Carlos Egaña

Dorotea or Doroteo,


your orgasm is indifferent to its origin.

may your present not be about your organs – or the lack thereof


or what they determine in your eyes and your mind

or what they don’t, and other inherited myths,


but about smiles and dance moves.


be clumsy and conjure your indifference, your aversion toward the machine that embellishes.

never forget that your name comes last, that experience goes first,


that identity, in summary, is a trap


& that pleasure always precedes naming.


[Originally published in Spanish in Los Palos Grandes (dcir ediciones, 2017).]










bipolar, bilingual – I

try to desert this garden of adjectives

and squash the choices my government gave me.
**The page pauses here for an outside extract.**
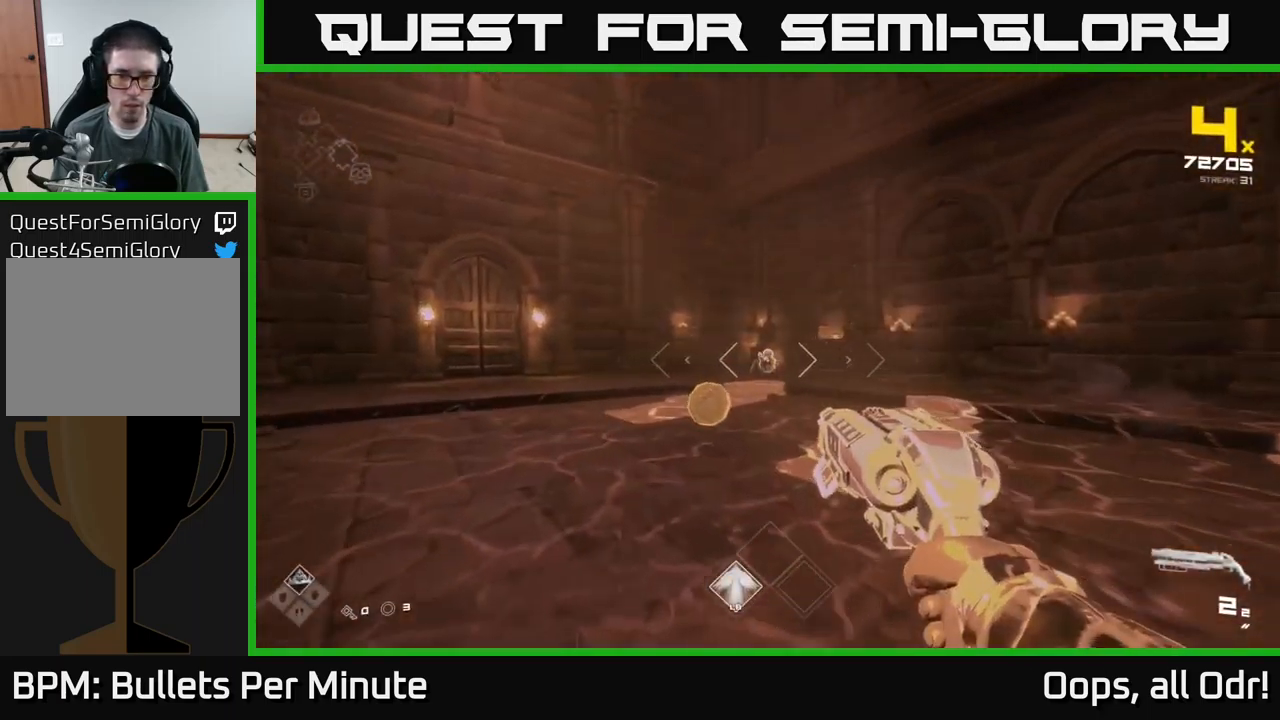
{"buttons": [], "left_stick": "up", "right_stick": "center", "events": []}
I stray from the walkways, I lock my heart

on a labyrinth.


[dicen que un clavo saca otro clavo,

pero eso es solo rima.] sometimes I’d rather a hammer

to twist my insides. sometimes I’d rather a corkscrew.

Carlos Egaña (Caracas, 1995) recently finished his MFA in Creative Writing in Spanish at New York University. He has also taught courses on Gender Studies and Modern North American Fiction at Universidad Católica Andrés Bello. He has two poetry books in print: hacer daño (Oscar Todtmann Editores, 2020) and Los Palos Grandes (dcir ediciones, 2017). And he writes about art, politics and pop culture for various Venezuelan publications. In his last year of college, he was one of the faces of the student movement amidst the Venezuelan presidential crisis.